*Exercise prompt*.
Which lines of the listing contain the word "animal"? Select each such line, treating uppercase and lowercase as different.

*Collected data entries*.
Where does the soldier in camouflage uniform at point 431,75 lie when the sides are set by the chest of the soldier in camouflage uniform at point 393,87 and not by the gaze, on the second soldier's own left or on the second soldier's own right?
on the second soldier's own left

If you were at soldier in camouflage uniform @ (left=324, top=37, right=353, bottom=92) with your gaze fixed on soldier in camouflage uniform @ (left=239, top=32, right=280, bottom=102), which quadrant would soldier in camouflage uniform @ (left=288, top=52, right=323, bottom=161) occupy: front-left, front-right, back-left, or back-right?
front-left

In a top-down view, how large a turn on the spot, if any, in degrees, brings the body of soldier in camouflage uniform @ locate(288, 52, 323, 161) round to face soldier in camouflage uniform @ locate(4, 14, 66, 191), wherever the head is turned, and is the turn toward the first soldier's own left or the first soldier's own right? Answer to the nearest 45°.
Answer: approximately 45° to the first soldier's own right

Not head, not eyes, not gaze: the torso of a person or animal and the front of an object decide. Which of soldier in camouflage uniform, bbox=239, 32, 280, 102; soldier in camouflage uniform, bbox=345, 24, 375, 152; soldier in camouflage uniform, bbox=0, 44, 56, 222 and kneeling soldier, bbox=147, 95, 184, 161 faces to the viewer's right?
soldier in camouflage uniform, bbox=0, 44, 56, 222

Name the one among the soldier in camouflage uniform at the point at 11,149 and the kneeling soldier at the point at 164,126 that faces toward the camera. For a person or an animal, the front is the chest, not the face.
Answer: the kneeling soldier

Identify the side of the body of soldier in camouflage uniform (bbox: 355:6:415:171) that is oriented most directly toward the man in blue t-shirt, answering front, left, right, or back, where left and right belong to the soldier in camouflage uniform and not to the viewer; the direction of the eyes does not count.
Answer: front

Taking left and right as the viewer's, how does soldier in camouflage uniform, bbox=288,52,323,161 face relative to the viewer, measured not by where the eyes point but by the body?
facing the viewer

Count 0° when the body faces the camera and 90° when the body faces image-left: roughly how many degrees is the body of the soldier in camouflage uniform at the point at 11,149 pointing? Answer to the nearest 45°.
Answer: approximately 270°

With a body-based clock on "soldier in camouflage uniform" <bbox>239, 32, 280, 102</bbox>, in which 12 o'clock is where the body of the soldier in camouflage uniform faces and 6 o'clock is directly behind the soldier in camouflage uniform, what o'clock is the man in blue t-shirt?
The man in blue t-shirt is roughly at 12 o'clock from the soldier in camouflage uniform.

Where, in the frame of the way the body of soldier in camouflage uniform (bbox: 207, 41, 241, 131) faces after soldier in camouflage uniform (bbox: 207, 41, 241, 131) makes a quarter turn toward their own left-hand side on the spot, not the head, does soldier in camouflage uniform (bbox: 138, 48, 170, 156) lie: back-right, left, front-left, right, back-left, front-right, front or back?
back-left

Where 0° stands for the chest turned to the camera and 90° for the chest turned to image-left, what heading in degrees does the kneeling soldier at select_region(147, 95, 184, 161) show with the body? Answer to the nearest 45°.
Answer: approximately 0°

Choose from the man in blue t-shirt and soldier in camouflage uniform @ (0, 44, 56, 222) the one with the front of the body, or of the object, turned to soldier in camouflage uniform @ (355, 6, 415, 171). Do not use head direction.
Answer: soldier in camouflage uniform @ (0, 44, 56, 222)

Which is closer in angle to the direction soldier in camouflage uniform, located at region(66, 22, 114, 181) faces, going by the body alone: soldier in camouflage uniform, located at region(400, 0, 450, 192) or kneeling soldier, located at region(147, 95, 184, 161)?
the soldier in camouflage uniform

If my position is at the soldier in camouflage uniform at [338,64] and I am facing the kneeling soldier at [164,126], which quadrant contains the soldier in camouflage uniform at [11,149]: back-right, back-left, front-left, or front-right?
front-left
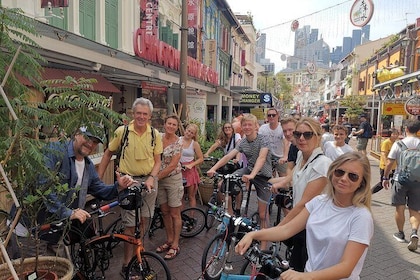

*Written answer*.
Not head, not eyes, not gaze: the torso of a person or animal and the front of an object decide. Which of soldier in camouflage uniform, bbox=239, 32, 280, 102; soldier in camouflage uniform, bbox=345, 24, 375, 152; soldier in camouflage uniform, bbox=0, 44, 56, 222 and kneeling soldier, bbox=147, 95, 184, 161 faces to the viewer's right?
Name the one among the soldier in camouflage uniform at the point at 11,149 and the kneeling soldier at the point at 164,126 that faces toward the camera. For a person or an animal, the front is the chest, not the face.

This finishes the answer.